● PROBLEM TO WORK ON: Show the lines of the material that contain the word "tidigt".

● DATA FOR THIS EXERCISE:
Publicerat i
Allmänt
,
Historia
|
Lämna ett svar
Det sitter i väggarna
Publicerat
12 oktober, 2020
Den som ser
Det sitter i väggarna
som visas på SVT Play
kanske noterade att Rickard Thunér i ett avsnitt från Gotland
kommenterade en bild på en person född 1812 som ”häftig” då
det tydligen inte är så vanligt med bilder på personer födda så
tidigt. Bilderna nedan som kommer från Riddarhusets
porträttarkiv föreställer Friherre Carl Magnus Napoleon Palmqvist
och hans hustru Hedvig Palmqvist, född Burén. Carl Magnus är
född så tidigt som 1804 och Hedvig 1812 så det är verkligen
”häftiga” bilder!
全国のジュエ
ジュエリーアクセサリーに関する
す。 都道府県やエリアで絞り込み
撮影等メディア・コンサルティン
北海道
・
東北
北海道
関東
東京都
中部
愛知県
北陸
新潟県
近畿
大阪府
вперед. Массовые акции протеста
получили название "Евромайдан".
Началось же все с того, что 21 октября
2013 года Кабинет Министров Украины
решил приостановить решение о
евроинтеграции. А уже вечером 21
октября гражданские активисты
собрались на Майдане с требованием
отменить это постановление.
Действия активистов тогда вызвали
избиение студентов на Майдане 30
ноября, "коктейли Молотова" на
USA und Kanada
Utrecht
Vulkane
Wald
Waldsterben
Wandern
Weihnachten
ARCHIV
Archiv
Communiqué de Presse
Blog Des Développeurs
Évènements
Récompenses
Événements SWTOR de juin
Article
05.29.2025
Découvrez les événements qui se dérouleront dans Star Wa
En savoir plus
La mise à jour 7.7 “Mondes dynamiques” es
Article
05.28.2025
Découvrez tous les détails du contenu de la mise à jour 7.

● ANSWER:
tidigt. Bilderna nedan som kommer från Riddarhusets
född så tidigt som 1804 och Hedvig 1812 så det är verkligen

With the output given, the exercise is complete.